Meet Bertha. Big Blue Bertha if you’re feeling formal. She is finally, finally, after years of research and agencies and appointments and doctor referrals and funding negotiations and refusals and more meetings and two separate bids and test drives and waiting on forms and waiting on funding and waiting on more forms that weren’t filled out correctly the first time, and so much more waiting and red tape, she is ours.
This is actually the first new car I have ever owned in my life. And it’s the first car that is even in my name. I come from nothing and even the car that I lived in was a straight from the junkyard special with two kinds of paint and frame damage that made it so that if you opened the passenger side door you’d never get it closed again. For most of our married life we’ve made due with one car, or one car and something that had been passed through every one of Bear’s siblings. As our salary increased we’d get more recently used cars, but until this year we could only have made a new car work if we were willing to make major sacrifices and neither of us give a crap about cars, so we only cared about reliability.

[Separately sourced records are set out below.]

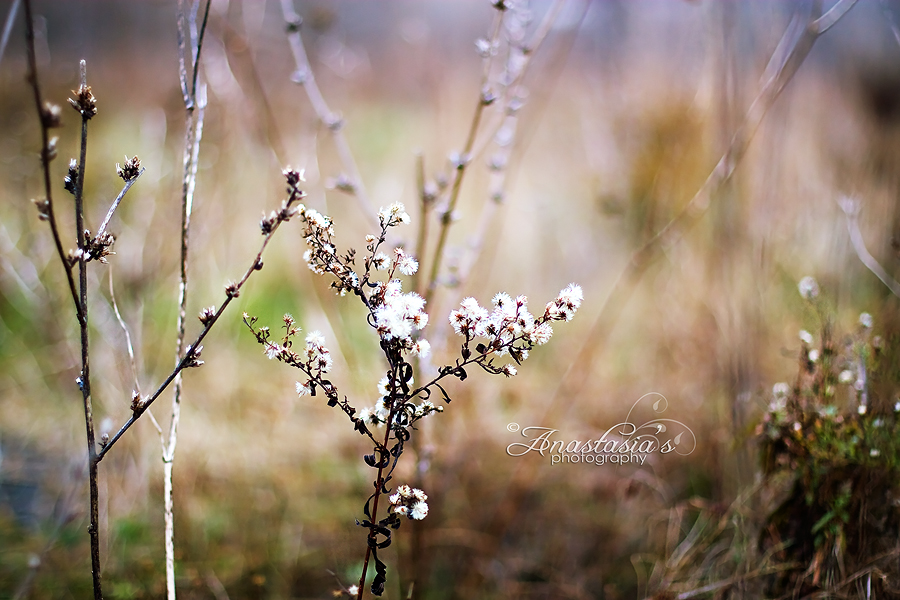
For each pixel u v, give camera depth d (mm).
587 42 4523
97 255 1214
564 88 4664
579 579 2424
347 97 5148
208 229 3145
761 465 2045
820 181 3398
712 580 2152
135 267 2859
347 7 5160
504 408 3010
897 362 1920
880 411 1820
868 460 1760
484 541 2500
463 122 4141
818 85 3748
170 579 1520
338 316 2887
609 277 3787
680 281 3391
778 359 2875
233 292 1206
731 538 2260
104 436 1291
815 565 1805
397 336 1132
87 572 2293
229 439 2803
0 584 2223
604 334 3277
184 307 1578
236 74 3107
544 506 2723
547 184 4480
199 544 2424
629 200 3836
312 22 3283
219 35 2926
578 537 2590
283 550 2428
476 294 3182
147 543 2357
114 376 2770
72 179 1166
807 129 3594
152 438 2605
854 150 3244
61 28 4641
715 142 3203
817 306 2104
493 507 2652
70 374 2885
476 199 3834
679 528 2455
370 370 3012
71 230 2891
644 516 2605
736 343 2547
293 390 3006
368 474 2562
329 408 2914
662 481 2674
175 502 2445
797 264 3250
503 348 1187
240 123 3191
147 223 3047
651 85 3898
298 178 1188
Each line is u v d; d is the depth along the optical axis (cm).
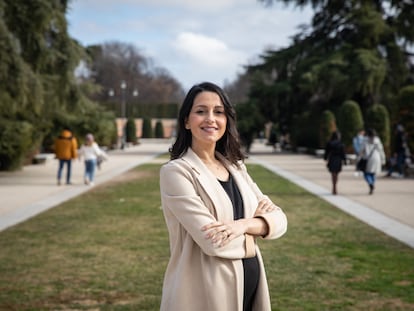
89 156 1747
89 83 2908
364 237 860
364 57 3584
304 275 630
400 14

But even once our finances stopped being so precarious, we couldn’t get a car that would suit Atti’s needs. The amount of work it takes to put in a lift or a ramp is mindboggling. The entire car needs to be changed to support the additional weight, seats and interior reconfigured, and that’s before you even get to the expense of the equipment itself. They are so expensive and they stay expensive because it is really really hard to find one on the used market. We’ve been making due with a van and my muscles.
Every time Atti has to go somewhere, I lift his lovable little 50 pound sack of potato self and put him in his car seat. Then I lift his equally heavy wheelchair into the back of the van. We drive to where we need to go, and then I lift the heavy wheelchair out of the back, bring it around to the side, lift him out of his wheelchair and get him all buckled in. Only after all that exercise do we get to actually run the errand we set out for. I don’t shop for fun. I never have days where I run errands. If I have to run two errands back to back that means I have to lift that damn wheelchair in or out of the car 8 times. If I buy something and it turns out to be wrong somehow, it usually just sits by the front door. Returns are more trouble than they’re worth. Amazon Prime is a gift sent straight from God.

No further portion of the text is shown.